Data excerpts:
*****

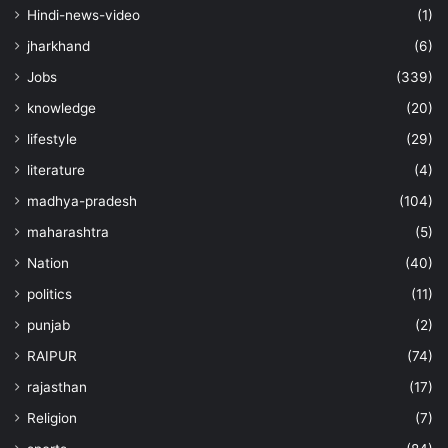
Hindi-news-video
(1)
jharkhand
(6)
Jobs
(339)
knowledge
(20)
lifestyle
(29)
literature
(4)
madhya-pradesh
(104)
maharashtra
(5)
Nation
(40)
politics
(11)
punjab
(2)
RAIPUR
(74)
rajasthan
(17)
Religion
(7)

*****

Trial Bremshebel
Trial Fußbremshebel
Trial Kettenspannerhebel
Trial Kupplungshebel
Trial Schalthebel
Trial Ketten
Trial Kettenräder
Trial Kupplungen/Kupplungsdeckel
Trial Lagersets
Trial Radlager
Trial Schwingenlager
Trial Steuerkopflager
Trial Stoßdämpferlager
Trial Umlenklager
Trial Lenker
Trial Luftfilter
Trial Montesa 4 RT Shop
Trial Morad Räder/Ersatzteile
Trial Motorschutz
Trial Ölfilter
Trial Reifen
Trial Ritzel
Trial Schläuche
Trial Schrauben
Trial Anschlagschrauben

*****

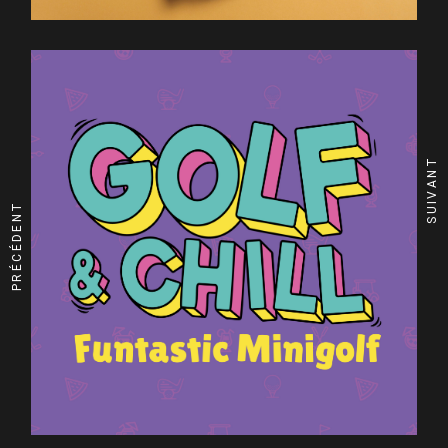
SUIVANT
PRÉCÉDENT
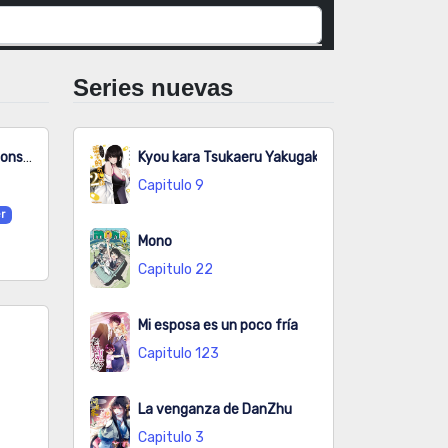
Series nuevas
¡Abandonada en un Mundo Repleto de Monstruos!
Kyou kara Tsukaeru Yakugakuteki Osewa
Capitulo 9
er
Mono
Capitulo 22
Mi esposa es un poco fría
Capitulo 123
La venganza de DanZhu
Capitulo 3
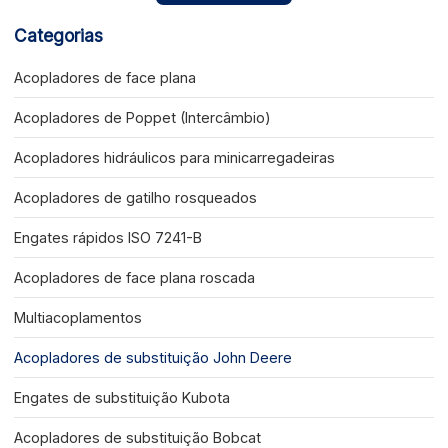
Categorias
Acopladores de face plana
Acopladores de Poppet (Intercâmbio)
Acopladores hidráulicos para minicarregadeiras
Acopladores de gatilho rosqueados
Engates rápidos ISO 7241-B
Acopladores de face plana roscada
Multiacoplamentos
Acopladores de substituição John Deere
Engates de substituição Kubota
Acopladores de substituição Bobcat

*****

# WHAT THE TASK ASKS
Start with the line above that contains "Trial Reifen" and stop after the line that contains "Trial Anschlagschrauben". Output those lines exactly, and only those.

# REPLY TO THE EXERCISE
Trial Reifen
Trial Ritzel
Trial Schläuche
Trial Schrauben
Trial Anschlagschrauben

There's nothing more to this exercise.